§ Instructions to follow: The data below has to be returned exactly, down to the last character.

(Beginning of Provided entries)

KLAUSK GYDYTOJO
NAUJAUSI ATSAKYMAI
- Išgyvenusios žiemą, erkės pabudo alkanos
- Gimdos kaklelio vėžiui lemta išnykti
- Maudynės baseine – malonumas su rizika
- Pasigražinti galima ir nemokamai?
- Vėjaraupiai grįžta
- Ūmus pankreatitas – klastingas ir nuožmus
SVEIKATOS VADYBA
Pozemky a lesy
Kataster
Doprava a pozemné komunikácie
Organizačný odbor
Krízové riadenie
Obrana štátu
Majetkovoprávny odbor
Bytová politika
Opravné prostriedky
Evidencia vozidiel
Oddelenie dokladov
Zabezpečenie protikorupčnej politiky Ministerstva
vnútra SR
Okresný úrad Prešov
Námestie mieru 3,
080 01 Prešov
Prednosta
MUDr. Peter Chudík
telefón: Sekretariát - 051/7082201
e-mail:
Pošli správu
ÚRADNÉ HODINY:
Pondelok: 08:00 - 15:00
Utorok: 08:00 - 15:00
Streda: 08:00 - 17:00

(End of Provided entries)

§ Solution below:
KLAUSK GYDYTOJO
NAUJAUSI ATSAKYMAI
- Išgyvenusios žiemą, erkės pabudo alkanos
- Gimdos kaklelio vėžiui lemta išnykti
- Maudynės baseine – malonumas su rizika
- Pasigražinti galima ir nemokamai?
- Vėjaraupiai grįžta
- Ūmus pankreatitas – klastingas ir nuožmus
SVEIKATOS VADYBA
Pozemky a lesy
Kataster
Doprava a pozemné komunikácie
Organizačný odbor
Krízové riadenie
Obrana štátu
Majetkovoprávny odbor
Bytová politika
Opravné prostriedky
Evidencia vozidiel
Oddelenie dokladov
Zabezpečenie protikorupčnej politiky Ministerstva
vnútra SR
Okresný úrad Prešov
Námestie mieru 3,
080 01 Prešov
Prednosta
MUDr. Peter Chudík
telefón: Sekretariát - 051/7082201
e-mail:
Pošli správu
ÚRADNÉ HODINY:
Pondelok: 08:00 - 15:00
Utorok: 08:00 - 15:00
Streda: 08:00 - 17:00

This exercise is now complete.